夢より素敵な時間を、初恋のきみと。

そう思ったら、絶望に沈んでいた気持ちがふっと軽くなって思わず小さく笑みが零れた。

たった数分の出来事だったけど、俺にとっては忘れられない大切な思い出。

「七星くん、メイク入るわよ」

思い出に浸っていたら、楽屋のドアをノックする音が聞こえてマネージャーの美雲さんに声をかけられた。

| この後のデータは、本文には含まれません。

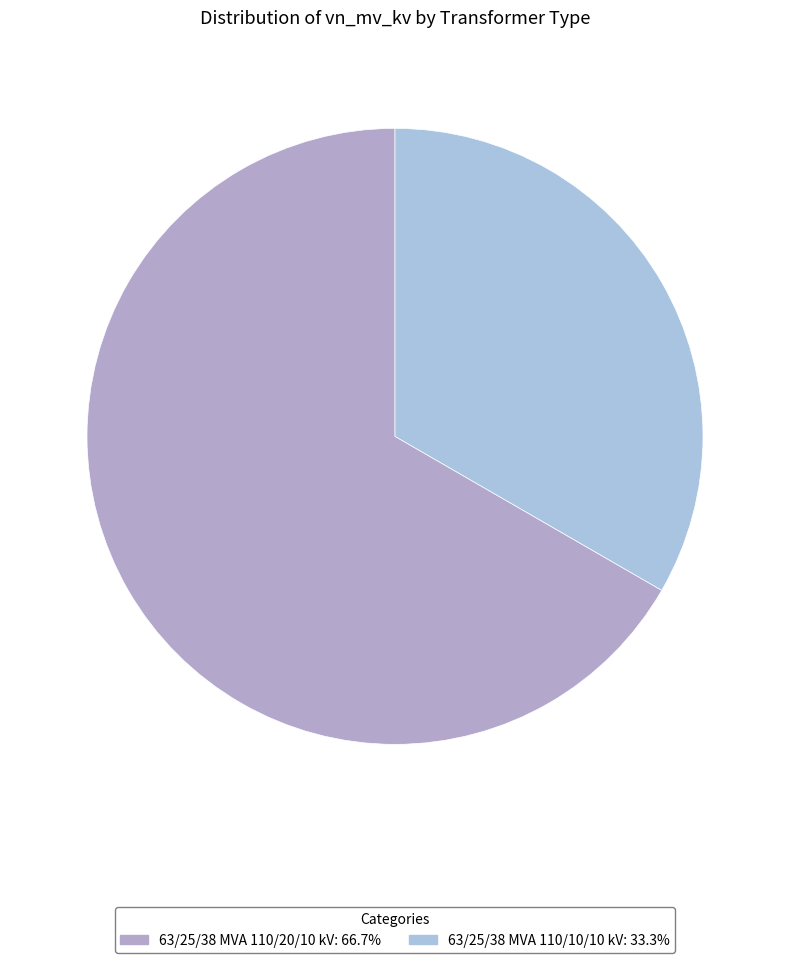

How many segments does this pie chart have?

2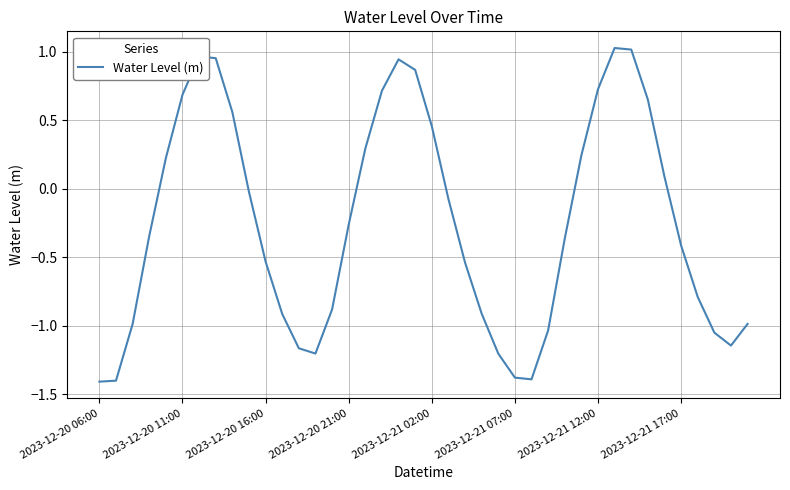

What is the minimum value shown in the chart?

-1.4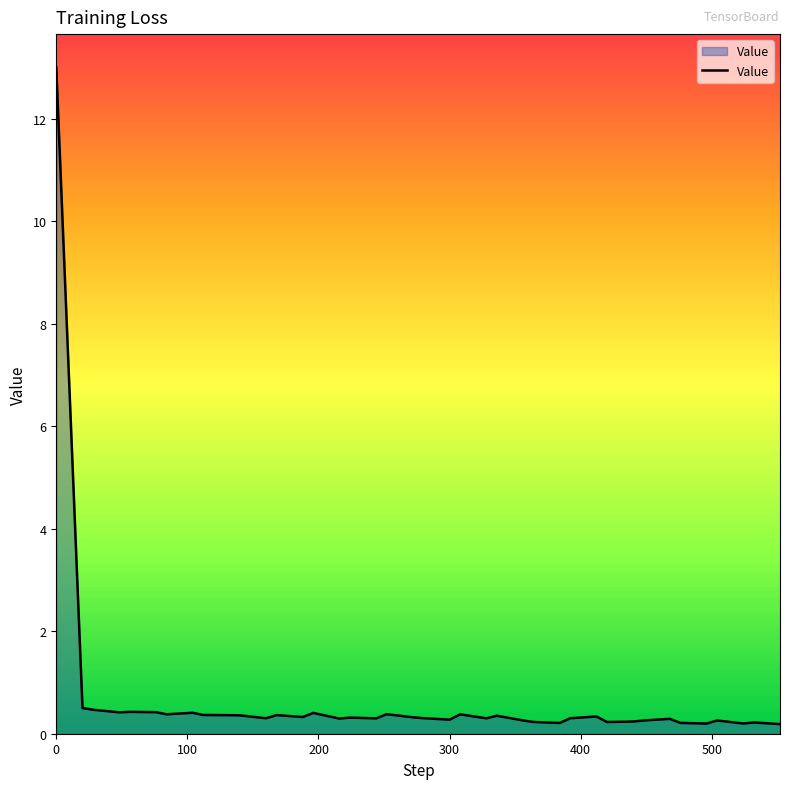

Count the number of data series in this chart.

1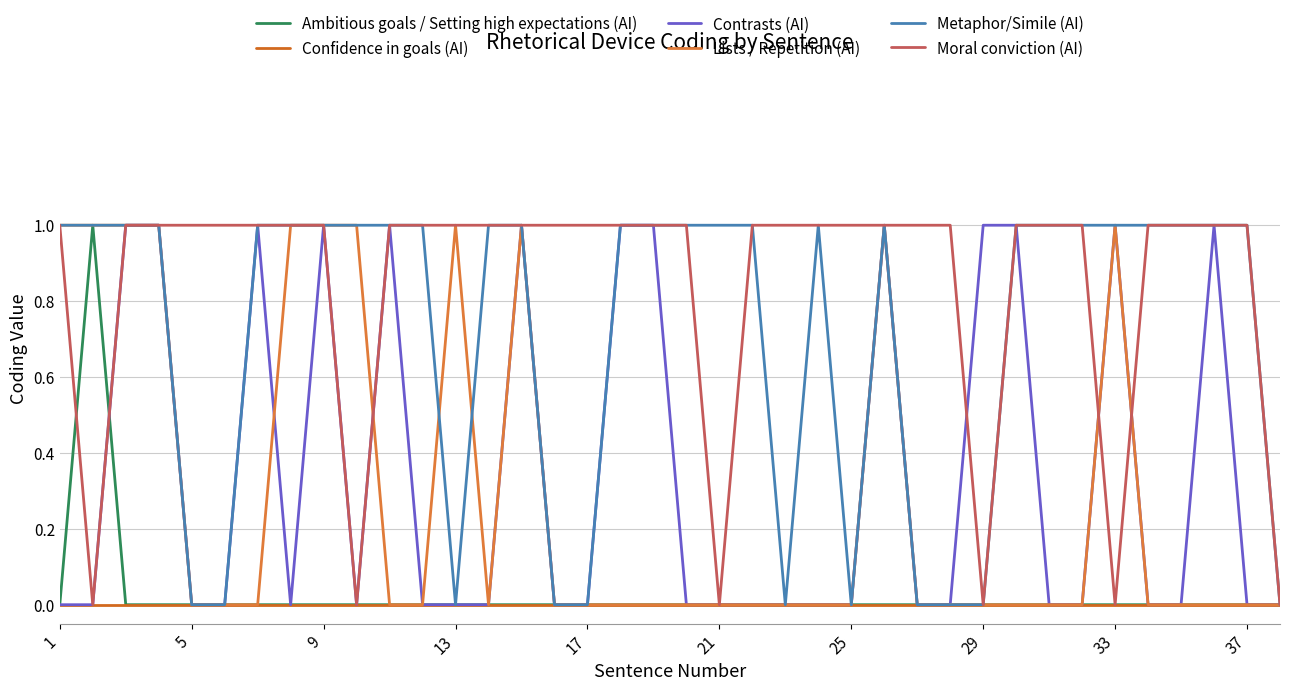

Which series has the largest total across all categories?

Moral conviction (AI)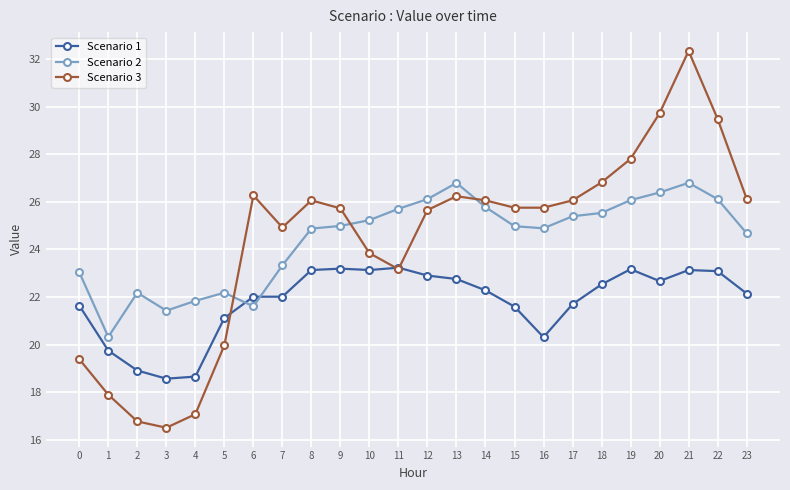

At which category does Scenario 3 reach its first local peak?

6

バッグの中からお守り代わりのハンカチを取り出してポケットに入れると、メイクルームへ向かう。

「今日は美夢ちゃんいないけど、次の撮影日にはまた来てもらう予定だから」

意味ありげに笑う美雲さんは、恐らくクリスマスのダンスパーティーのことを知っているんだろう。

「やっと会えた初恋のお姫様、大切にしてあげてね」

「……はい」

凛のヤツ、美雲さんにもあのこと話したな。

「七星くん入りま~す」

メイクを終えスタジオに入る前、深呼吸をしてあの言葉を思い出す。

“僕なんかって言ったらダメだよ”

美夢は覚えてないかもしれないけど、あの時からずっと俺はこの言葉に支えられてきた。

だからこうして今日も自信を持ってカメラの前に立てるんだ。

今度会えた時にはきちんと伝えるから。